Keine Antwort. Nickte er? Sie lachte kurz.
„Dann sind es jetzt wohl wir gegen den Rest der Welt ”, stellte sie fröhlich fest.
„So könnte man es sagen, ja?”

Die Aufnahme war zu Ende.
„Das ist die letzte Aufnahme, die wir von den beiden haben.”, murmelte der Wächter.
„Und es gibt immer noch keine Hinweise darauf wie die beiden es geschafft haben zu entkommen?” Der Wächter schüttelte den Kopf.

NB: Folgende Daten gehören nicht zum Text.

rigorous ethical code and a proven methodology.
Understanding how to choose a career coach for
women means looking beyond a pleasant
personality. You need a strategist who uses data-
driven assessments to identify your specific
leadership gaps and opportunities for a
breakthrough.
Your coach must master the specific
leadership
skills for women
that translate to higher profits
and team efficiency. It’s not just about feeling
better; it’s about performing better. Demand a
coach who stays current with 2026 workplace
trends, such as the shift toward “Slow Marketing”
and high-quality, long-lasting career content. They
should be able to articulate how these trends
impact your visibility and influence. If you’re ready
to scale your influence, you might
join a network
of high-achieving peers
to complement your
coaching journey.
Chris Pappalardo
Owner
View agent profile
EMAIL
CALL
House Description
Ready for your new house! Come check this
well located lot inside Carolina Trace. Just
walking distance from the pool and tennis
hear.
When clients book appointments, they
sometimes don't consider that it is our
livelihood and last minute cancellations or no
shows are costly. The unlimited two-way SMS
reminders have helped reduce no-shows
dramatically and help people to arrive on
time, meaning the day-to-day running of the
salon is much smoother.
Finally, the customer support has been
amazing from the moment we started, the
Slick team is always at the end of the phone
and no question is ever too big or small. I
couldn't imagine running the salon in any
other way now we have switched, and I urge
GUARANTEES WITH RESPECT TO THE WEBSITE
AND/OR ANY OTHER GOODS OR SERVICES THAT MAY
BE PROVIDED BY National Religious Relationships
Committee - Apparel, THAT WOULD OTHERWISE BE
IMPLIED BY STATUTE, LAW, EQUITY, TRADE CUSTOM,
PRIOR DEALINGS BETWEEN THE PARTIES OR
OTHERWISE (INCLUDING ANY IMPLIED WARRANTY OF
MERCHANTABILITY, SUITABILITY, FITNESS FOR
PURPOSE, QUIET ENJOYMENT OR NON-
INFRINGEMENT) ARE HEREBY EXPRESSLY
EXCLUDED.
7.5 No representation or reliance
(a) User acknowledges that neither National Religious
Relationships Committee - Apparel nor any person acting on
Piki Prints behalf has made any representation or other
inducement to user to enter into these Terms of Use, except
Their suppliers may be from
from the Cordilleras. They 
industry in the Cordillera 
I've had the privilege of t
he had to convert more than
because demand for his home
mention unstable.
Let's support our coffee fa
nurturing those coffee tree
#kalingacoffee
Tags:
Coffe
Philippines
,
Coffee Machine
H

„Und wir wissen auch nicht wie der Spiegel von seinem Zimmer in ihr Zimmer gekommen ist ”, fügte er dann hinzu.
Der Doktor überlegte. Alexandras überraschte Reaktion. ‚Wie hast du das gemacht?’ Was hatte er gemacht? Er schüttelte den Kopf. Beide waren irre. Deswegen waren sie ja hier.
„Und es ist wirklich unmöglich, dass sich das Fenster zwischen den beiden Räumen geöffnet hat?”, fragte er skeptisch.
„ Vollkommen unmöglich ”, bestätigte der Wächter. Der Doktor murmelte ein wenig vor sich hin. Fachbegriffe, irgendwas mit Halluzinationen. Der Wächter verstand kein Wort. „Also?”, fragte er.
„Ich werde ein Wort mit dem Chefarzt sprechen. Ich glaube aber nicht, dass wir groß was erfahren werden”, antwortete der Doktor und verließ den Raum.
‚Sie sind beide verrückt. Was sie sagen macht keinen Sinn’, sagte er sich in Gedanken, wieder und wieder. Trotzdem. Eine Frage stellte er sich trotzdem. Er wollte doch wissen, ob die beiden sich noch geküsst hatten.